В этом письме мы читаем: «На лекцию Соловьева съехалась вся та часть московской публики, которая представляет современную аристократию, и та часть неаристократической Москвы, которая интересуется философией, литературой, а также политикой, разделяя так или иначе мнение славянофилов». В письме так излагается основной взгляд Вл. Соловьева: «Нужно осуществить на земле организацию вселенской Церкви, с видимою одною главою: видимою, ибо невидимая глава есть Христос; но я говорю о земной организации человечества христианского. Вывод неизбежен один: нужен общехристианский вселенский отец. Нам неизбежно обратиться к такому хранителю церковной дисциплины, сохраненному историей».

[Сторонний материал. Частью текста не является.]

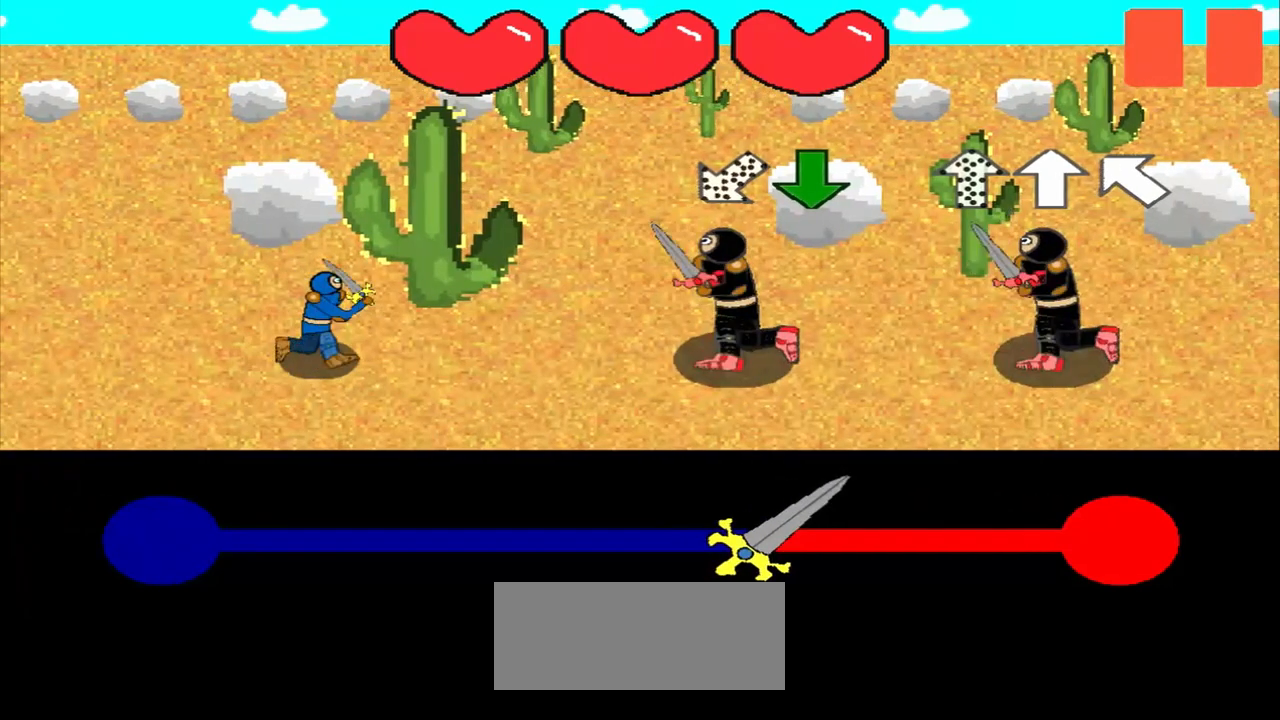
{"buttons": [], "left_stick": "center", "events": [[208, "left_stick", "up-right"], [333, "left_stick", "center"]]}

Впечатление, произведенное лекциями на московскую публику, письмо резюмирует так: «Встреченный шумными рукоплесканиями», Вл. Соловьев был отпущен «гробовым и мрачным молчанием»[94]. По–видимому, тогдашняя московская публика была настроена достаточно славянофильски, чтобы косо относиться к восхвалению Петра I и Пушкина, но в то же время достаточно западнически, чтобы отнестись холодно к идее вселенской церкви. Что же касается самого Вл. Соловьева, то после прочтения этих лекций он уже не питал ровно никаких иллюзий относительно московской публики, заодно же и относительно самой Москвы. После своего публичного выступления в 20–х числах марта он написал 4 апреля следующие стихи:
Город глупый, город грязный! Смесь Каткова и кутьи, Царство сплетни неотвязной, Скуки, сна, галиматьи.
К числу всех этих довольно суровых неприятностей в связи с очень сложным положением Вл.